The North Carolina Room staff joined with North Asheville Branch Library to begin our first community-drive history project based through a Buncombe County Library Branch. Classes were held at Pack Library to instruct interested volunteers on how to interview. To date, 43 oral interviews have been taken and all transcriptions of the interviews can be viewed as PDFs attached to each interviewee’s record.
Susan Jones Waldrup was interviewed by Pat Fitzpatrick on June 5, 2017 at the Log Cabin Motor Court at 330 Weaverville Road. Susan has managed the motor court for ten years. Her father was the manager of Babe Malloy’s Drive-In on Tunnel Road. Her uncle was Babe Malloy. She recalled the A&W Root Beer, the Curb, and Homer’s Gas Station on Merrimon Avenue, as well as the Arcadia Dairy on the corner of Maney and Merrimon.

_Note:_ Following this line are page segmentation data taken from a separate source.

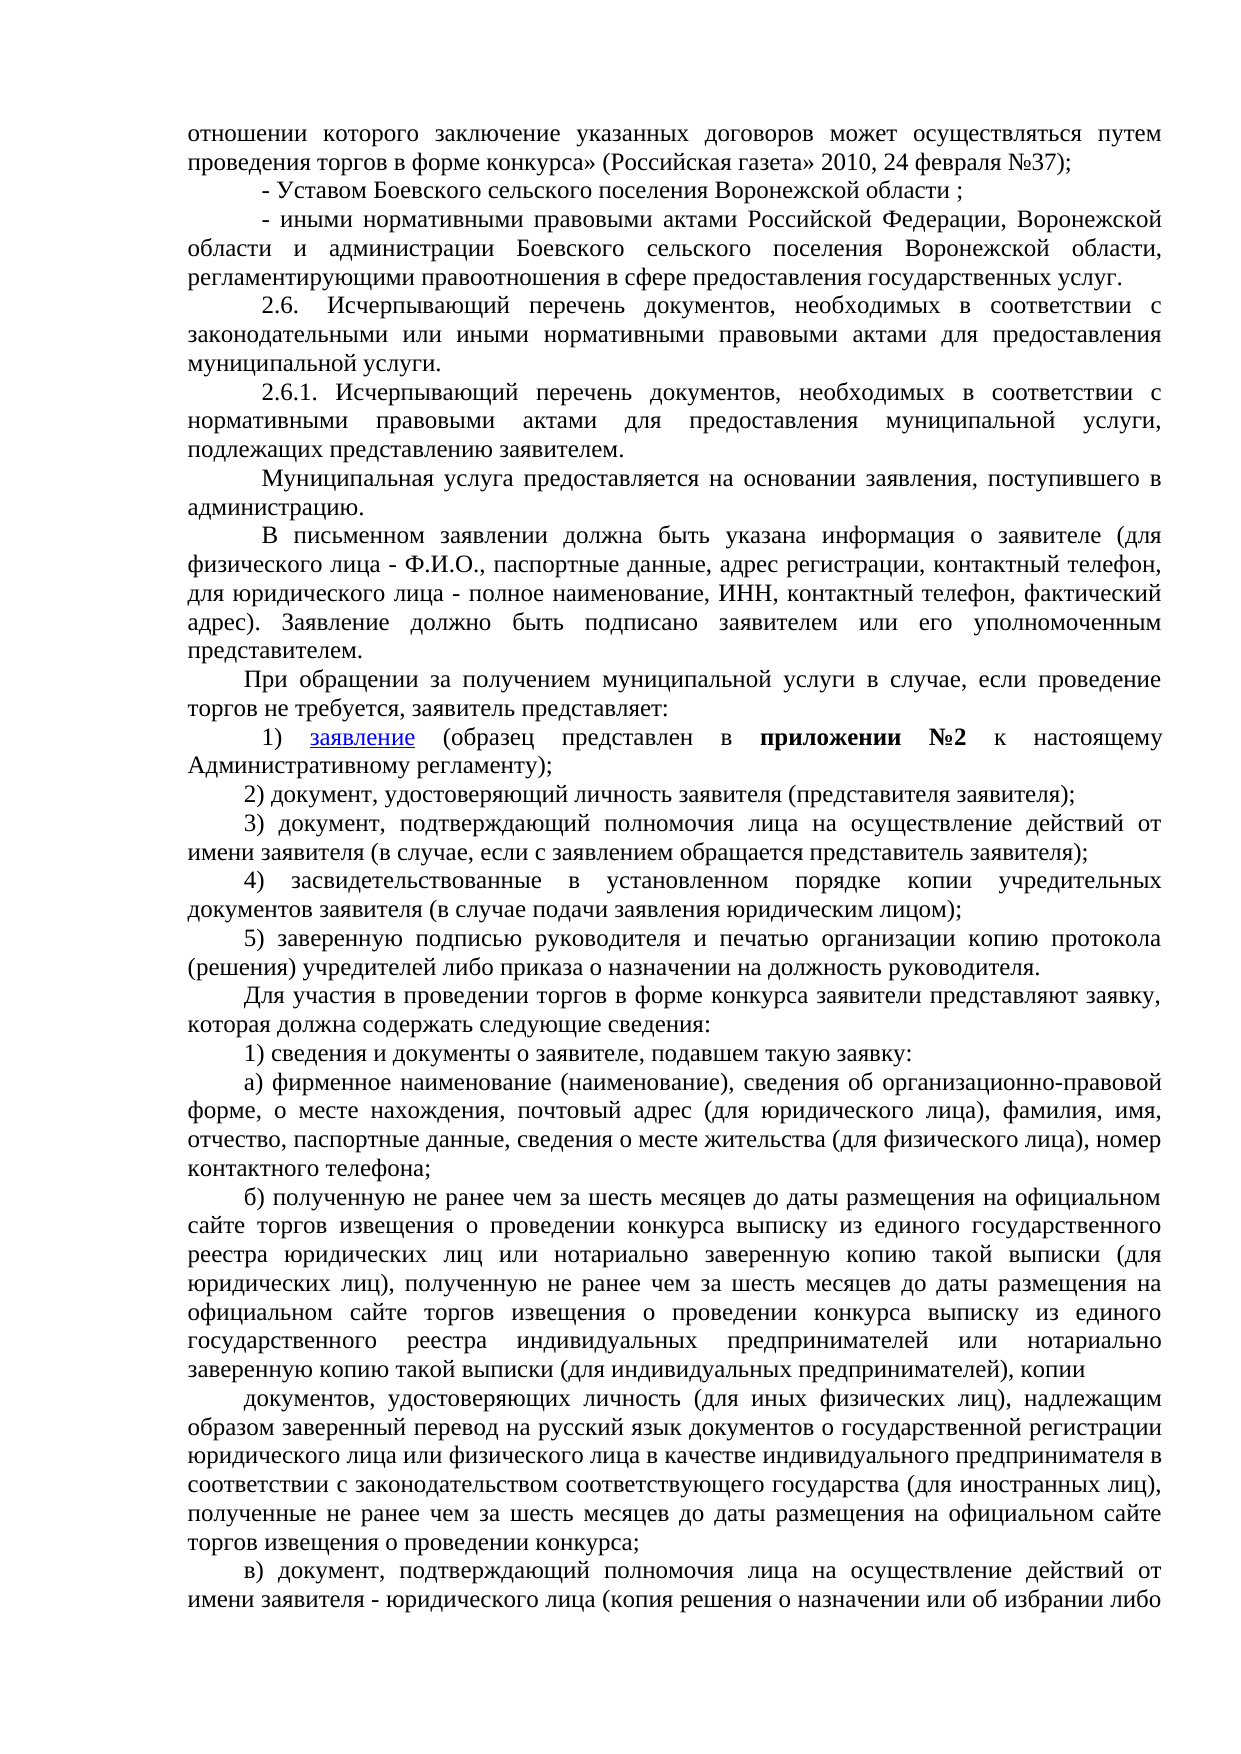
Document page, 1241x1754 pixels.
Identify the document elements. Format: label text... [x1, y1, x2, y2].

text 2) документ, удостоверяющий личность заявителя (представителя заявителя); [187, 779, 1163, 808]
text - иными нормативными правовыми актами Российской Федерации, Воронежской области и администрации Боевского сельского поселения Воронежской области, регламентирующими правоотношения в сфере предоставления государственных услуг. [187, 204, 1163, 291]
text Для участия в проведении торгов в форме конкурса заявители представляют заявку, которая должна содержать следующие сведения: [187, 981, 1163, 1038]
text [187, 1556, 1163, 1613]
text - Уставом Боевского сельского поселения Воронежской области ; [187, 176, 1163, 204]
text 4) засвидетельствованные в установленном порядке копии учредительных документов заявителя (в случае подачи заявления юридическим лицом); [187, 866, 1163, 923]
text 5) заверенную подписью руководителя и печатью организации копию протокола (решения) учредителей либо приказа о назначении на должность руководителя. [187, 923, 1163, 981]
text 1) заявление (образец представлен в приложении №2 к настоящему Административному регламенту); [187, 722, 1163, 779]
text Муниципальная услуга предоставляется на основании заявления, поступившего в администрацию. [187, 463, 1163, 521]
text 2.6.1. Исчерпывающий перечень документов, необходимых в соответствии с нормативными правовыми актами для предоставления муниципальной услуги, подлежащих представлению заявителем. [187, 377, 1163, 463]
text 3) документ, подтверждающий полномочия лица на осуществление действий от имени заявителя (в случае, если с заявлением обращается представитель заявителя); [187, 808, 1163, 866]
text б) полученную не ранее чем за шесть месяцев до даты размещения на официальном сайте торгов извещения о проведении конкурса выписку из единого государственного реестра юридических лиц или нотариально заверенную копию такой выписки (для юридических лиц), полученную не ранее чем за шесть месяцев до даты размещения на официальном сайте торгов извещения о проведении конкурса выписку из единого государственного реестра индивидуальных предпринимателей или нотариально заверенную копию такой выписки (для индивидуальных предпринимателей), копии [187, 1182, 1163, 1383]
text документов, удостоверяющих личность (для иных физических лиц), надлежащим образом заверенный перевод на русский язык документов о государственной регистрации юридического лица или физического лица в качестве индивидуального предпринимателя в соответствии с законодательством соответствующего государства (для иностранных лиц), полученные не ранее чем за шесть месяцев до даты размещения на официальном сайте торгов извещения о проведении конкурса; [187, 1383, 1163, 1556]
text а) фирменное наименование (наименование), сведения об организационно-правовой форме, о месте нахождения, почтовый адрес (для юридического лица), фамилия, имя, отчество, паспортные данные, сведения о месте жительства (для физического лица), номер контактного телефона; [187, 1067, 1163, 1182]
text В письменном заявлении должна быть указана информация о заявителе (для физического лица - Ф.И.О., паспортные данные, адрес регистрации, контактный телефон, для юридического лица - полное наименование, ИНН, контактный телефон, фактический адрес). Заявление должно быть подписано заявителем или его уполномоченным представителем. [187, 521, 1163, 664]
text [187, 118, 1163, 176]
text 1) сведения и документы о заявителе, подавшем такую заявку: [187, 1038, 1163, 1067]
text При обращении за получением муниципальной услуги в случае, если проведение торгов не требуется, заявитель представляет: [187, 664, 1163, 722]
list Исчерпывающий перечень документов, необходимых в соответствии с законодательными или иными нормативными правовыми актами для предоставления муниципальной услуги. [187, 291, 1163, 377]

During the first Scanning Day at North Branch Library, Cissy Dendy walked in with a bag full of family photographs. It took two more scanning sessions in the North Carolina Room for us to get everything scanned. Cissy lives in the same house where she grew up at 45 Madison Avenue between Charlotte, East Chestnut and Hillside Streets. This area was the home of many of Asheville’s prominent black residents. (See “The Heart of Chestnut Hill” by Cissy Dendy, MS363.001D.) Cissy’s collection is part of the North Asheville Community History Project but it was so large in volume that it was given its own special collection number, MS363.
A special part of the North Asheville Community Project was “Ask Your Elders Night.”
Although the North Asheville Community History Project “officially” ended, we are still interested in interviewing residents. Many, many people who were interviewed mentioned having photos in their attics. PLEASE give us a chance to scan and preserve them, thereby adding to the pictorial history of a community full of rich details.
To tell the truth, Fairview residents beat North Asheville residents in getting the photos down out of the attics HANDS DOWN!